Единственный плюс моего тела – отличное зрение. Я прекрасно видела в кромешной темноте, а уж когда спустилась ниже и вентиляция стала выходить в помещения, а значит и свет из кабинетов проникал внутрь трубы, мне стало совсем отлично. Нет, будь на моем месте человек, то тут и свихнуться недолго, узко, пыльновато, неудобно, но мне было вполне комфортно.

Все изменилось еще примерно через час. Я как раз была недалеко от одной из палат. Золотистый свет проникал через решетку в трубу. Мне была отлично слышна беседа двух мужчин. Реаниматолог дежурил сегодня, и проводил время со старым товарищем, еще с армии. Они шутили, травили байки, вспоминали друзей. Какое-то время я слушала их беседу, надеясь, что врач скажет что-то про альфу, но тот молчал. Точнее не вспоминал о «дорогом» больном. Хотела уже тихо ползти мимо, когда в палату влетела девушка в бело-голубом костюме и белых тапочках.

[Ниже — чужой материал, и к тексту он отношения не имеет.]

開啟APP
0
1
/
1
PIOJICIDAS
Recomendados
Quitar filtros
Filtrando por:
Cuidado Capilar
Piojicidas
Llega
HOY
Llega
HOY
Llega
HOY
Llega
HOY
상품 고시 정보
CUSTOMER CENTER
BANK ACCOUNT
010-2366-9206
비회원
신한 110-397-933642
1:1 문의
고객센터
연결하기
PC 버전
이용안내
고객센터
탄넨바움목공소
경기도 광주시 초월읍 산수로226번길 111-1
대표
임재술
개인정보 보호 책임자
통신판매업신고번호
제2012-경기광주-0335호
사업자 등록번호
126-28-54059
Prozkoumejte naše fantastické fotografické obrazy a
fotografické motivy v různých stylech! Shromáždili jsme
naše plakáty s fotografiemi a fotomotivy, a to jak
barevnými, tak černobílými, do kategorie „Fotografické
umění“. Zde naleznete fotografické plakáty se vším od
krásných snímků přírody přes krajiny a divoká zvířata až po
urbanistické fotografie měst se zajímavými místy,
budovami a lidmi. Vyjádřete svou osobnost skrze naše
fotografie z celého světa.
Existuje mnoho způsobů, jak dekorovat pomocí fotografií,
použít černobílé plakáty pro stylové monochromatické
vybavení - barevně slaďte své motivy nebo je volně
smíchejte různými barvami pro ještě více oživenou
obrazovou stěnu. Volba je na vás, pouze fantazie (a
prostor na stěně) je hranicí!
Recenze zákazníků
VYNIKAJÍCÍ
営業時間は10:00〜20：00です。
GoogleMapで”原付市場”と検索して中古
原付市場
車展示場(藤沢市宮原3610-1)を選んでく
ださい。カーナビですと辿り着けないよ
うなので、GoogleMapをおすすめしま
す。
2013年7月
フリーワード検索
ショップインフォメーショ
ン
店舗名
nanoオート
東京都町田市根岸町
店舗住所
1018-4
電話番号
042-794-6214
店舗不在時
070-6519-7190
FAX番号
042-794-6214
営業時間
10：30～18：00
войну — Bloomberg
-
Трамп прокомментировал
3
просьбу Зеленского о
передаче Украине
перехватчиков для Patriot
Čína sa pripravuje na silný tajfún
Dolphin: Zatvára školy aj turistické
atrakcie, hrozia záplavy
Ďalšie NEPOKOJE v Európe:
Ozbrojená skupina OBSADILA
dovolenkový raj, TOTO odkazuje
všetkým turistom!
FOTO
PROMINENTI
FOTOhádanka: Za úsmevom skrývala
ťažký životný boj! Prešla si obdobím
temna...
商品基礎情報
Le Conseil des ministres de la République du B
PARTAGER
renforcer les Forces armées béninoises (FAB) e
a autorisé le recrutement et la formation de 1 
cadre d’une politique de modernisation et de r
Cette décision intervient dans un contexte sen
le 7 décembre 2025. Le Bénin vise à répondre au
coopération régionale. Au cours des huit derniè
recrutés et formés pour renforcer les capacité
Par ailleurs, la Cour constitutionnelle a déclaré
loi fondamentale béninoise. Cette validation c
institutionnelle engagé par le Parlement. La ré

- Кел Врен! – выдохнула она. – Там… мистер Хаурес…

Больше она ничего не сказала. Врач в темно-зеленой хирургичке резко побледнел и вылетел из комнаты, как ошпаренный. Я едва успела набросить на него Маяк. Благо для этого совсем не обязательно касаться объекта, достаточно зрительного контакта в пять-десять секунд. Только вот, при зрительном контакте расходуется больше сил.

Палата с Вальтером Хауресом оказалась аж на третьем этаже. И к тому моменту, как мне удалось туда спуститься и доползти, альфу, в очередной раз, вернули к жизни. Реаниматолог настаивал на вызове Руна, и его, Вальтера, брата, но пациент не внял. Его еле различимый шепот я так и не разобрала за возмущениями врача. Замерла мышью у вентиляционной решетки над шкафом. Здесь две комнаты явно объединили в одну палату, снеся часть стены. Там, где и шел спор, пиликали приборы, пахло лекарствами, там была кровать. Здесь же, куда и выходила вентиляция, имелся низкий столик с цветами, три кресла и кожаный диван со шкафом. Из моего положения была видна только входная дверь и глазок камеры над ней.

Уговоры пациента оборвались его рыком, да таким, что даже мои волоски на спине встали дыбом. Силен альфа, ничего не скажешь, раз даже иномирку проняло. Врача и двух медсестер вынесло из палаты. На пороге в прямоугольнике света из коридора остался только охранник, копия моего Бранда, если сравнивать только комплекцию, такой же шкаф.